* _Explorar el material_
a. Reproduce el pasaje del texto sobre el partido de fútbol empezando por "Discurre el partido" y siguiendo hasta "en la suya.".
b. Responde estas preguntas sobre el texto del partido de fútbol:
(i) ¿Con qué equipo están en alma y cuerpo los muchos mil asistentes?
(ii) Al acabar el partido, ¿qué busca el multiforme río de personas?
(iii) ¿De qué color es la corriente en la que se diluye de nuevo quien narra?

Hoy me toca sufrir por el equipo. Los muchos mil asistentes están en alma y cuerpo con el equipo local, y sólo unos poquitos sufrimos esta tarde a contracorriente. Pasa un rato hasta que me convenzo de que la enfervorizada adhesión del grupo de ultras que tenemos por debajo no es un movimiento espontáneo sino toda una organización orquestada y ciega (porque ni siquiera miran al campo). Y no es fácil ignorarlos, intuyo que les retribuyen en función de la insistencia y compruebo con la correspondiente protesta de mis oídos que hoy, seguro que como tantos otros días, se lo están ganando y tienen el viento a favor.
Discurre el partido con los ¡uys! y los ¡ays! en ambos lados. Los jugadores van y vienen, pelean y se reconcilian, aciertan o desaciertan por igual, pero lo que cuenta es el logro de meter ese objeto impredecible llamado balón en la portería. Y los locales ya han hecho ¡ay! una vez en la mía pero los míos no pasan del ¡uy! en la suya.
Se acaba el tiempo. No más minutos por jugar, no habrá más oportunidades. Se confirma la derrota y cierro hasta otra el honesto rincón de la esperanza. De nuevo el multiforme río de personas se mueve pero esta vez buscando las salidas. Se repiten las bufandas, y las banderas se enhiestan mientras se reafirman las risas y los signos de triunfo reflejadas en los guiños insolentes de quienes se sienten parte de la tribu hoy victoriosa.
Diluida de nuevo en la corriente blanquiazul me pregunto qué fuerza irredenta empuja a tanta gente a acudir puntual a esa cita siempre impredecible del campo. ¿Será cuestión de adrenalina? ¿O será tal vez la aparente posibilidad de amar y odiar a voz en grito, aun sabiendo que los que allí corren y luchan no son más que un símbolo circunstancial y pasajero de las pasiones del corazón? No tengo respuesta. Ni la tengo a que sea tan fácil llenar un estadio y tan difícil que el mismo número de personas, que posiblemente fueran otras, sumen sus fuerzas reclamando en la calle sus derechos y obligaciones como ciudadanos.

* _Extractos de datos_
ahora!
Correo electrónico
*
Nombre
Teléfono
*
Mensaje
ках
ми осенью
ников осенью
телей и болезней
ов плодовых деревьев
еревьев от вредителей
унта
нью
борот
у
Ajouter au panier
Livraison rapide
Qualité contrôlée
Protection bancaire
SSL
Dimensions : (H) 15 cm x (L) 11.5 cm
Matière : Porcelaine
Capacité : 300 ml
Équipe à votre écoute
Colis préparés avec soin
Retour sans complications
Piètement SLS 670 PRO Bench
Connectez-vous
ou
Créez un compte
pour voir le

--

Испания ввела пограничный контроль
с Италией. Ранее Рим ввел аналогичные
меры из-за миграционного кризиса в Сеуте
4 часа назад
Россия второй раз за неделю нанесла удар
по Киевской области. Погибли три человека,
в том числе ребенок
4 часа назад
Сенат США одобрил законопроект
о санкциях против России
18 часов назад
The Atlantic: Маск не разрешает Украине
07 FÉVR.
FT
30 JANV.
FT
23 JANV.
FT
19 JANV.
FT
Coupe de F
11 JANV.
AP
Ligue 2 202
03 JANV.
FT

* _Lista de soluciones_
a.
Discurre el partido con los ¡uys! y los ¡ays! en ambos lados. Los jugadores van y vienen, pelean y se reconcilian, aciertan o desaciertan por igual, pero lo que cuenta es el logro de meter ese objeto impredecible llamado balón en la portería. Y los locales ya han hecho ¡ay! una vez en la mía pero los míos no pasan del ¡uy! en la suya.

b.
(i) Con el equipo local.
(ii) Las salidas.
(iii) Blanquiazul.